Raben sind nach ihrem auffälligen Ruf benannt, wie idg. *kra-p-no, ›der Kra macht‹ nahelegt. Die Bezeichnung ›Rabe‹ kann in allen germanischen Sprachen auf einen gemeinsamen Ursprung zurückgeführt werden: ahd. hraban, mhd. raben, mnd. raven, ags. hræfn, me. und ne. raven, anord. hrafn, adän. und aschwed. ramn weisen auf germ. *hrabna zurück. Als Nebenformen sind ahd. h(ram), ags. hræm(n), anord. hramn, aschwed. ramn und ahd. rappo und rabo, mhd. raben belegt.

Die Raben-heiti der Snorra Edda überliefern korpr (wohl zu schwed. dialektal garpa, karpa ›schnattern, schwatzen‹), ferner krummi, krumsi, kramsi (zu ahd. krimman ›kratzen, verletzen‹).

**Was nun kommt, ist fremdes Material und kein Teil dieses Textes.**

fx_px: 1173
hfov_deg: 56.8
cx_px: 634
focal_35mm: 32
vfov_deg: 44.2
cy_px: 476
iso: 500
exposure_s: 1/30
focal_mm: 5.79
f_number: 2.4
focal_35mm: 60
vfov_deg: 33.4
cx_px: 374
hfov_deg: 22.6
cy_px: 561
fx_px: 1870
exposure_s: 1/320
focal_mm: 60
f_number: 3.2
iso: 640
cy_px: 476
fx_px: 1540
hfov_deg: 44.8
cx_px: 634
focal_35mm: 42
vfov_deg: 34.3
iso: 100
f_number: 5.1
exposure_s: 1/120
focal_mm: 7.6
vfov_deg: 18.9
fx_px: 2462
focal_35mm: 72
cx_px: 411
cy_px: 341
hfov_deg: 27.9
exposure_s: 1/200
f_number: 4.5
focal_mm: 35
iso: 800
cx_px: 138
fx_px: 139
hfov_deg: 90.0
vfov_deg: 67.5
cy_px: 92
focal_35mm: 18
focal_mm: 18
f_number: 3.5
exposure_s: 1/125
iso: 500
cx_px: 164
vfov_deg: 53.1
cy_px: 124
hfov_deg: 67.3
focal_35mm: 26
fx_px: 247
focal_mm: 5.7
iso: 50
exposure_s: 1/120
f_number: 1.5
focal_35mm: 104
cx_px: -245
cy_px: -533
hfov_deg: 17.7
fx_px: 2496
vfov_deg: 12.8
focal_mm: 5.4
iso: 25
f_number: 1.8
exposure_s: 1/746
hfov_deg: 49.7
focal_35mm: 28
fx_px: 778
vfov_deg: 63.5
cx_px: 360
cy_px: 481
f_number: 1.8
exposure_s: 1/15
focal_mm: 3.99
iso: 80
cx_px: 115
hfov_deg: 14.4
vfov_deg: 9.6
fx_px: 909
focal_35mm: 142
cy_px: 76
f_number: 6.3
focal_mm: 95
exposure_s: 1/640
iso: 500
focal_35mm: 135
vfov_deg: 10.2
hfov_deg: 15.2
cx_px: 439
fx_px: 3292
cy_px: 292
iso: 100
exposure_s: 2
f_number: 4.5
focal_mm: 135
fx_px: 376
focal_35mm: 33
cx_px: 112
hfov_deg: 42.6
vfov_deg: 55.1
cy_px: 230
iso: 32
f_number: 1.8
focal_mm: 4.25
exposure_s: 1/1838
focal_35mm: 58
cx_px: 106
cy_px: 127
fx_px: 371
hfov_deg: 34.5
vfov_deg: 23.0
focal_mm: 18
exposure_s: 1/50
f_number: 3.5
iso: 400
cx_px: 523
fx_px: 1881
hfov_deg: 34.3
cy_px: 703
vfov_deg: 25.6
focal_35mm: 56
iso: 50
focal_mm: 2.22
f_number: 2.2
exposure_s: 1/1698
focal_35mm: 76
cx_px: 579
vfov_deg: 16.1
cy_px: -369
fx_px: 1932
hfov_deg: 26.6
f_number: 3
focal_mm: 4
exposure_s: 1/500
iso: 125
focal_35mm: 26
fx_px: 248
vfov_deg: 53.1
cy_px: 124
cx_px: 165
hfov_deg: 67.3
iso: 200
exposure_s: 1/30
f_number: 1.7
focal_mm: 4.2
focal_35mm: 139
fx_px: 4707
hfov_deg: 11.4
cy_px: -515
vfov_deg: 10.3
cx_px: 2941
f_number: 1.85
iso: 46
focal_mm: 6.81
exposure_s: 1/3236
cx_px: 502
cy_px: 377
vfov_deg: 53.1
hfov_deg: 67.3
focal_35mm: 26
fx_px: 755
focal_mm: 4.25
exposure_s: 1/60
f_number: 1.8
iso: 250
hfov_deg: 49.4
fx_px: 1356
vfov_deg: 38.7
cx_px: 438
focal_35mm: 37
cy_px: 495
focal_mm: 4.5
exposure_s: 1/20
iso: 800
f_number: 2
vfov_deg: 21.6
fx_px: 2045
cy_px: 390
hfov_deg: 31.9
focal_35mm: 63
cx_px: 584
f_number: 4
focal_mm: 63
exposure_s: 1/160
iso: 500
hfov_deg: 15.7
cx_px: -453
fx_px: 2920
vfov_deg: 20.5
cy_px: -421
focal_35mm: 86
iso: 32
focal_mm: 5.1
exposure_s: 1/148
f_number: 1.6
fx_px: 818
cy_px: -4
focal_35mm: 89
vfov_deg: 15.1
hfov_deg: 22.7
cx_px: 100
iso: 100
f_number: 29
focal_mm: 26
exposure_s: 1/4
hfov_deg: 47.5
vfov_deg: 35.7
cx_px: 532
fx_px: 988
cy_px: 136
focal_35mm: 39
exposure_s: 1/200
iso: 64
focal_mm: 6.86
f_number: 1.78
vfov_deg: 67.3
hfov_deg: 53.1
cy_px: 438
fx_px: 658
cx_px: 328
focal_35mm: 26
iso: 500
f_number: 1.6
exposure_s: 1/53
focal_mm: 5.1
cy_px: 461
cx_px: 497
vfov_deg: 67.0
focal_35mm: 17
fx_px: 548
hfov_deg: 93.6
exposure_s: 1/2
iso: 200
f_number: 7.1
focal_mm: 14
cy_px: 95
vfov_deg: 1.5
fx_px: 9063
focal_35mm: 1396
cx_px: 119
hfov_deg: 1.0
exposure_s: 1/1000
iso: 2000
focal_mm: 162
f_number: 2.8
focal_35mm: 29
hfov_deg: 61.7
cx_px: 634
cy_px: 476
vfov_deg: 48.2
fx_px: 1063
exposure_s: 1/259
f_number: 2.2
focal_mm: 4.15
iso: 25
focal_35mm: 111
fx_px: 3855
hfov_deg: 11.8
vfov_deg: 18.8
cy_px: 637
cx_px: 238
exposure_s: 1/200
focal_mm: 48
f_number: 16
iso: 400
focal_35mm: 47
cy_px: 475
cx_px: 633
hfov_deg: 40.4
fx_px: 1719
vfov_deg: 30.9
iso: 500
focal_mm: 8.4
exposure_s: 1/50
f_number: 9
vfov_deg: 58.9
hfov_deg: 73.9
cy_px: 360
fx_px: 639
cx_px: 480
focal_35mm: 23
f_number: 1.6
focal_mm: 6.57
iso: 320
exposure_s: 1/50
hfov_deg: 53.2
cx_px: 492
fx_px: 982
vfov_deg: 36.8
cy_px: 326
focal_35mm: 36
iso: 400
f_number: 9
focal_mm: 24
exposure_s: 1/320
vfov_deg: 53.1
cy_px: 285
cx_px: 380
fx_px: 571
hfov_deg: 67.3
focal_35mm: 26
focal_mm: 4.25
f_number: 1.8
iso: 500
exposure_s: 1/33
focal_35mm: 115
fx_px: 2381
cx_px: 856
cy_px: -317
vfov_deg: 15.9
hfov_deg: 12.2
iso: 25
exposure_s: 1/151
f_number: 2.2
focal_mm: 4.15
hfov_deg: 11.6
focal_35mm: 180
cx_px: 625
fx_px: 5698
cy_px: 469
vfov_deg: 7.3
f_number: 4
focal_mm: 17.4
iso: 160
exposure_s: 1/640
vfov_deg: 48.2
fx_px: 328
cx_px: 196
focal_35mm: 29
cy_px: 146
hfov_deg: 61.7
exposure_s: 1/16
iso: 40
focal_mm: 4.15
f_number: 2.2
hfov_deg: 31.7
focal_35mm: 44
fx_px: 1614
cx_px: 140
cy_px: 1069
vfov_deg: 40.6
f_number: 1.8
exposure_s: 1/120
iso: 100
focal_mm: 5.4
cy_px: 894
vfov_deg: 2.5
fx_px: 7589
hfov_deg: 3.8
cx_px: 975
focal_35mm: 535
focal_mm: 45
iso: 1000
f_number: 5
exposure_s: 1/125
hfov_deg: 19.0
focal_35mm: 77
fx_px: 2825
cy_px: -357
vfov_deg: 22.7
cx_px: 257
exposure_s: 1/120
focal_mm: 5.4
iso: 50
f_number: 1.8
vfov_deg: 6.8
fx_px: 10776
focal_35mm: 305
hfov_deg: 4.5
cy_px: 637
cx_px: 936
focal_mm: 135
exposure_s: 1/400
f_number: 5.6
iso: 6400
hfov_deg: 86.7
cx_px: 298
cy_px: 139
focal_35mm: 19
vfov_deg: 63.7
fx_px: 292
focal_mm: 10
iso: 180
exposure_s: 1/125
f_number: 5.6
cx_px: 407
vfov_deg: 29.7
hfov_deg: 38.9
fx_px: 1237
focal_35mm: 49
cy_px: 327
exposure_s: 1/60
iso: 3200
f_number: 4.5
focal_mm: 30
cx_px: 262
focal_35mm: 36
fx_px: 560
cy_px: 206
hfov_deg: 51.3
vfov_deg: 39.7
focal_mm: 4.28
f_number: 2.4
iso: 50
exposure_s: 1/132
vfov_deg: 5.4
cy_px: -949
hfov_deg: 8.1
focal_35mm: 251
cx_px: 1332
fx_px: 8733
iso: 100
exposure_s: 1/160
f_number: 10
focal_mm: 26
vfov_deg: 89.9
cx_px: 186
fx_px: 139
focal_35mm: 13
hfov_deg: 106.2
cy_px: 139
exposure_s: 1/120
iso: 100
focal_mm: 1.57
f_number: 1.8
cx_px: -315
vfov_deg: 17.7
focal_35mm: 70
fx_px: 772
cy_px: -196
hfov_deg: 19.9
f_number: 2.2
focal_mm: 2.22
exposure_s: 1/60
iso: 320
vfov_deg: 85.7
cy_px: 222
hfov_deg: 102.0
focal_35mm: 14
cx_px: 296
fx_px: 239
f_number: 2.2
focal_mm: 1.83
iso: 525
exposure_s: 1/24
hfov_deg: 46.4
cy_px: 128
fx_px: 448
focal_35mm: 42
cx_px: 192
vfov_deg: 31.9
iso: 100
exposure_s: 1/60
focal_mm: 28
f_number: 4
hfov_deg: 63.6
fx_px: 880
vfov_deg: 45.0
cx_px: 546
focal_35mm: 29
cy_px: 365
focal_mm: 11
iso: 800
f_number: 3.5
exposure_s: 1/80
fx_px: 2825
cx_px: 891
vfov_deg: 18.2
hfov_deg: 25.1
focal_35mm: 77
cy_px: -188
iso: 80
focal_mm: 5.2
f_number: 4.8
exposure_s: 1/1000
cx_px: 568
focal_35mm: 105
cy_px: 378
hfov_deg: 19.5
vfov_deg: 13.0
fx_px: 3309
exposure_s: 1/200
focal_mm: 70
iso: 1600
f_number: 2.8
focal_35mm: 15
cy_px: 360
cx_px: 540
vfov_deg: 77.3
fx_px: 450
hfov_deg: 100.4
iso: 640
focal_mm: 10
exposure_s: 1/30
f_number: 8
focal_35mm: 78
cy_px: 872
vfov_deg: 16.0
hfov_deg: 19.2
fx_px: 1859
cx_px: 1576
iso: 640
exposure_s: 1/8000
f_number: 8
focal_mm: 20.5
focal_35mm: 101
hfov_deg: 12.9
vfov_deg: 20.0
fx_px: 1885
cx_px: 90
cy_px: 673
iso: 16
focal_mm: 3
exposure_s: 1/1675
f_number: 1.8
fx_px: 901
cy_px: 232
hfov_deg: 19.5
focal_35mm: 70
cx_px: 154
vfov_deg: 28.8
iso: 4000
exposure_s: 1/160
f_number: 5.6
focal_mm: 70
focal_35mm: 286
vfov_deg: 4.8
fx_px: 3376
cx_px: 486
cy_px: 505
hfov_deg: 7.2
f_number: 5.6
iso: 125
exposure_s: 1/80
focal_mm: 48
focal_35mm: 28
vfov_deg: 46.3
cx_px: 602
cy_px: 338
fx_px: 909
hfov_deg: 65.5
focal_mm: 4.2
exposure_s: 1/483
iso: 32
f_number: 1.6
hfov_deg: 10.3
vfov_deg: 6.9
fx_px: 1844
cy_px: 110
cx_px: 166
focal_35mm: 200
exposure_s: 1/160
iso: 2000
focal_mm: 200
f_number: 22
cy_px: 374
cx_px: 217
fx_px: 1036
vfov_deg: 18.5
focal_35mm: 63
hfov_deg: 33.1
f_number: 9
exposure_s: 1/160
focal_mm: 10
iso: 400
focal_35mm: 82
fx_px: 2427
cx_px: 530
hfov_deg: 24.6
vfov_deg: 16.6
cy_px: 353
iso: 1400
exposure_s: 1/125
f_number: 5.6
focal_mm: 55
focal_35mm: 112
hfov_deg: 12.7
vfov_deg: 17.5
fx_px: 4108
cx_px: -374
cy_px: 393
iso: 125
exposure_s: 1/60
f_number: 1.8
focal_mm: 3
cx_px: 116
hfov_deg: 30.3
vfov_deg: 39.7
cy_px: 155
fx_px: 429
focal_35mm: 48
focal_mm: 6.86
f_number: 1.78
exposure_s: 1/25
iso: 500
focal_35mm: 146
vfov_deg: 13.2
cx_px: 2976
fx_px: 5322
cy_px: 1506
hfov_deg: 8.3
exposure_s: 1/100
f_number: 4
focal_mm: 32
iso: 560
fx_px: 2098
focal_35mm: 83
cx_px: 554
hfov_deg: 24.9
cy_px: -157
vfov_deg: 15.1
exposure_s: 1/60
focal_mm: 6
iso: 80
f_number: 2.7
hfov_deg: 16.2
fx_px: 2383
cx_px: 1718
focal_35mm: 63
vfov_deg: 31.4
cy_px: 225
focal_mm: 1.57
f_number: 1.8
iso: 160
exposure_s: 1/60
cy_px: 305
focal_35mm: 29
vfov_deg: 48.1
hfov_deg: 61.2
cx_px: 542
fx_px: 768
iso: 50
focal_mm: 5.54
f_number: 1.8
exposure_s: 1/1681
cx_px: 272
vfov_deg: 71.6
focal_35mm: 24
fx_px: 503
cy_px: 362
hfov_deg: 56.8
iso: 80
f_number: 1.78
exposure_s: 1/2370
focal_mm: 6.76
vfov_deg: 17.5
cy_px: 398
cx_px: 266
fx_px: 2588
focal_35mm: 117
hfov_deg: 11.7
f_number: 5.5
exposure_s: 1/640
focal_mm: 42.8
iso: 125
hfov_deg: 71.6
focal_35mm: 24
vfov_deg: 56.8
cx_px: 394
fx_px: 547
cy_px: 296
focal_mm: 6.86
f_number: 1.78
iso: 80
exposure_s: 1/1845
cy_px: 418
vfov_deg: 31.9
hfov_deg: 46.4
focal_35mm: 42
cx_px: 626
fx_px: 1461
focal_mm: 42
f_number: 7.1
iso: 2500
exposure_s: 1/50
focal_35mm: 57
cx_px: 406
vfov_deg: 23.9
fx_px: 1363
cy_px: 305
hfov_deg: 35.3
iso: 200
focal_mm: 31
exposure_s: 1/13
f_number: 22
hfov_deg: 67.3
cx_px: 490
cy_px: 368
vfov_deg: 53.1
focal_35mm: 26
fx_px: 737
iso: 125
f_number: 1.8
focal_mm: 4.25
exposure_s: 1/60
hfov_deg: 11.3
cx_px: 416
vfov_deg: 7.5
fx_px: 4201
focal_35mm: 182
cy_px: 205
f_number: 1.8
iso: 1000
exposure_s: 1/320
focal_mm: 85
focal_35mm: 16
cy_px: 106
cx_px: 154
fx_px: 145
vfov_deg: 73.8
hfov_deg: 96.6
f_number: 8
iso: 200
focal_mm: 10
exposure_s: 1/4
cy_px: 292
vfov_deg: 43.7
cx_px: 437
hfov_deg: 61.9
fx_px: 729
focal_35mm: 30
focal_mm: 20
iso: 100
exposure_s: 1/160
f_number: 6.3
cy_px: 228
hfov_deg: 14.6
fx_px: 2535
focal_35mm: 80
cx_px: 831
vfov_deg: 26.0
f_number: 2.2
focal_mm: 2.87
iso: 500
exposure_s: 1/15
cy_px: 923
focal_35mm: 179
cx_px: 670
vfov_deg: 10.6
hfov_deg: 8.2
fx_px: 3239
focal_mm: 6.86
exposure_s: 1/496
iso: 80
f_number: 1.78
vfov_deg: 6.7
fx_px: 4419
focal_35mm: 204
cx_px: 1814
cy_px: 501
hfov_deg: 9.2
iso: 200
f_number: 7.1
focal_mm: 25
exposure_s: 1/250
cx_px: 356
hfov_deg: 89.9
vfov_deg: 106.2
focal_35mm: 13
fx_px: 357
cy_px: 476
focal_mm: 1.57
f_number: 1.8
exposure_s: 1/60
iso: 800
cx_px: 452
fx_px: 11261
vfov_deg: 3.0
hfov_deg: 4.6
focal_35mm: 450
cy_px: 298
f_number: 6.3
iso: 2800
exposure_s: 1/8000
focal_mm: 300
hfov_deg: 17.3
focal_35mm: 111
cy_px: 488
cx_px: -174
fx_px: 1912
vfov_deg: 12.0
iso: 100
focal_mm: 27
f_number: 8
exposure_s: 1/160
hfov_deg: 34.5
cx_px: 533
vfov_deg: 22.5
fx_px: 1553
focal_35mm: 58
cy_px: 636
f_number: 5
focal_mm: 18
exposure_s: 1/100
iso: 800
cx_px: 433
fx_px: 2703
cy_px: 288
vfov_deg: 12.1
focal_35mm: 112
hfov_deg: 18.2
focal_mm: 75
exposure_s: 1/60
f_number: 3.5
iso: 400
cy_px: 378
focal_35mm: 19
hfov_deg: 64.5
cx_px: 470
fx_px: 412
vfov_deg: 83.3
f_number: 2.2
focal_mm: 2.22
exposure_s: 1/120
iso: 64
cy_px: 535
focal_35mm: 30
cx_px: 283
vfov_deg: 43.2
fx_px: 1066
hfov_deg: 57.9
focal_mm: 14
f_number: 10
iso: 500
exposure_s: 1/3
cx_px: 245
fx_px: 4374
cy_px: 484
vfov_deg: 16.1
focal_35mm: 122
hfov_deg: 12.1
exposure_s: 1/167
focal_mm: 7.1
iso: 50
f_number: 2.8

Ausg.: Den Norsk-Islandske skjaldedigtning, ed. F. Jónsson, 1912-1915.

Lit.: F. Kluge: Etymologisches Wörterbuch der deutschen Sprache, (24)2002, 738; H. Suolahti: Die deutschen Vogelnamen, 1909, 176; W. Heizmann/H. Reichstein: Rabenvögel, RGA 24 (2003), 42.